Patient charges will not increase from 1 April in England or Wales, it has been confirmed.
The Department of Health and Social Care says there will not be a hike in patient charges in England from 1 April.
Similarly, the chief dental officer for Wales, Colette Bridgman, confirmed the same for the Welsh profession.
This follows the announcement in November that NHS patient fees will increase by 5% just before Christmas.

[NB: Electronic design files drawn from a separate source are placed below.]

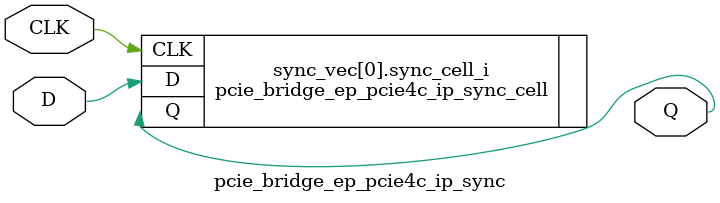
<source format=v>

`timescale 1ps / 1ps

(* DowngradeIPIdentifiedWarnings = "yes" *)
module pcie_bridge_ep_pcie4c_ip_sync #
(
    parameter integer WIDTH = 1, 
    parameter integer STAGE = 3
)
(
    //-------------------------------------------------------------------------- 
    //  Input Ports
    //-------------------------------------------------------------------------- 
    input                               CLK,
    input       [WIDTH-1:0]             D,
    
    //-------------------------------------------------------------------------- 
    //  Output Ports
    //-------------------------------------------------------------------------- 
    output      [WIDTH-1:0]             Q
);                                                        



//--------------------------------------------------------------------------------------------------
//  Generate Synchronizer - Begin
//--------------------------------------------------------------------------------------------------
genvar i;

generate for (i=0; i<WIDTH; i=i+1) 

    begin : sync_vec

    //----------------------------------------------------------------------
    //  Synchronizer
    //----------------------------------------------------------------------
    pcie_bridge_ep_pcie4c_ip_sync_cell #
    (
        .STAGE                          (STAGE)
    )    
    sync_cell_i
    (
        //------------------------------------------------------------------
        //  Input Ports
        //------------------------------------------------------------------
        .CLK                            (CLK),
        .D                              (D[i]),

        //------------------------------------------------------------------
        //  Output Ports
        //------------------------------------------------------------------
        .Q                              (Q[i])
    );
 
    end   
      
endgenerate 
//--------------------------------------------------------------------------------------------------
//  Generate - End
//--------------------------------------------------------------------------------------------------



endmodule

</source>
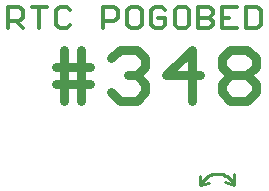
<source format=gto>
G75*
G70*
%OFA0B0*%
%FSLAX24Y24*%
%IPPOS*%
%LPD*%
%AMOC8*
5,1,8,0,0,1.08239X$1,22.5*
%
%ADD10C,0.0130*%
%ADD11C,0.0300*%
%ADD12C,0.0100*%
D10*
X002715Y017715D02*
X002715Y018446D01*
X003080Y018446D01*
X003202Y018324D01*
X003202Y018080D01*
X003080Y017959D01*
X002715Y017959D01*
X002959Y017959D02*
X003202Y017715D01*
X003750Y017715D02*
X003750Y018446D01*
X003507Y018446D02*
X003994Y018446D01*
X004299Y018324D02*
X004299Y017837D01*
X004421Y017715D01*
X004664Y017715D01*
X004786Y017837D01*
X004786Y018324D02*
X004664Y018446D01*
X004421Y018446D01*
X004299Y018324D01*
X005883Y018446D02*
X005883Y017715D01*
X005883Y017959D02*
X006248Y017959D01*
X006370Y018080D01*
X006370Y018324D01*
X006248Y018446D01*
X005883Y018446D01*
X006674Y018324D02*
X006674Y017837D01*
X006796Y017715D01*
X007040Y017715D01*
X007161Y017837D01*
X007161Y018324D01*
X007040Y018446D01*
X006796Y018446D01*
X006674Y018324D01*
X007466Y018324D02*
X007466Y017837D01*
X007588Y017715D01*
X007832Y017715D01*
X007953Y017837D01*
X007953Y018080D01*
X007710Y018080D01*
X007953Y018324D02*
X007832Y018446D01*
X007588Y018446D01*
X007466Y018324D01*
X008258Y018324D02*
X008258Y017837D01*
X008380Y017715D01*
X008623Y017715D01*
X008745Y017837D01*
X008745Y018324D01*
X008623Y018446D01*
X008380Y018446D01*
X008258Y018324D01*
X009050Y018446D02*
X009050Y017715D01*
X009415Y017715D01*
X009537Y017837D01*
X009537Y017959D01*
X009415Y018080D01*
X009050Y018080D01*
X009050Y018446D02*
X009415Y018446D01*
X009537Y018324D01*
X009537Y018202D01*
X009415Y018080D01*
X009842Y018080D02*
X010085Y018080D01*
X009842Y017715D02*
X009842Y018446D01*
X010329Y018446D01*
X010634Y018446D02*
X010999Y018446D01*
X011121Y018324D01*
X011121Y017837D01*
X010999Y017715D01*
X010634Y017715D01*
X010634Y018446D01*
X010329Y017715D02*
X009842Y017715D01*
D11*
X010108Y017001D02*
X010675Y017001D01*
X010959Y016718D01*
X010959Y016434D01*
X010675Y016151D01*
X010108Y016151D01*
X009825Y016434D01*
X009825Y016718D01*
X010108Y017001D01*
X010108Y016151D02*
X009825Y015867D01*
X009825Y015584D01*
X010108Y015300D01*
X010675Y015300D01*
X010959Y015584D01*
X010959Y015867D01*
X010675Y016151D01*
X009117Y016151D02*
X007983Y016151D01*
X008834Y017001D01*
X008834Y015300D01*
X007276Y015584D02*
X006992Y015300D01*
X006425Y015300D01*
X006142Y015584D01*
X006709Y016151D02*
X006992Y016151D01*
X007276Y015867D01*
X007276Y015584D01*
X006992Y016151D02*
X007276Y016434D01*
X007276Y016718D01*
X006992Y017001D01*
X006425Y017001D01*
X006142Y016718D01*
X005434Y016434D02*
X005151Y016434D01*
X004300Y016434D01*
X004300Y015867D02*
X005434Y015867D01*
X005151Y015300D02*
X005151Y017001D01*
X004584Y017001D02*
X004584Y015300D01*
D12*
X009110Y012514D02*
X009132Y012558D01*
X009158Y012600D01*
X009188Y012640D01*
X009220Y012677D01*
X009255Y012712D01*
X009293Y012744D01*
X009333Y012773D01*
X009375Y012798D01*
X009420Y012820D01*
X009466Y012838D01*
X009513Y012853D01*
X009561Y012864D01*
X009610Y012871D01*
X009659Y012875D01*
X009708Y012874D01*
X009758Y012870D01*
X009806Y012861D01*
X009854Y012849D01*
X009901Y012833D01*
X009946Y012814D01*
X009990Y012791D01*
X010032Y012764D01*
X010071Y012734D01*
X010108Y012702D01*
X010142Y012666D01*
X010174Y012628D01*
X010202Y012588D01*
X010227Y012545D01*
X010250Y012500D02*
X010250Y012850D01*
X010250Y012500D02*
X009950Y012600D01*
X009400Y012550D02*
X009100Y012500D01*
X009100Y012800D01*
M02*

</source>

The hike was delayed in April as a result of the pandemic. But from 14 December 2020, the new patient charges mean:
- A routine check up will increase by £1.10. This indicates an increase from £22.70 to £23.80
- Treatments including root canals and extractions will increase by £3.10, from £62.10 to £65.20
- Finally, procedures such as crowns, bridges and dentures will rise by £13.50, from £269.30 to £282.80.
The government also announced this week that NHS dental practices will need to hit 60% of their pre-COVID activity from 1 April.
From 1 January 2021, dental practices needed to deliver 45% of their NHS contracts to avoid being handed financial penalties.
But now this target has been raised to 60%. It is set to last for six months, until 1 October 2021.
The move has been criticised by the British Dental Association (BDA), which argues that targets are not appropriate during a pandemic.
Targets have no place
Shawn Charlwood is chair of the BDA’s general dental practice committee. ‘Dentists in England have been put in an invidious position,’ he said.
‘Practices are already working unsustainably to try and meet perverse targets, and now hundreds face an existential threat.
‘Patients deserve to know why Whitehall accountants are being given free rein to dictate targets that fly in the face of government guidance, NHS protocols, and even clinical advice supplied to ministers.
‘While the vaccine programme is making real headway, the restrictions we work to remain unchanged. Targets have no place during a pandemic. Doubling down will only leave the future of NHS services in doubt.’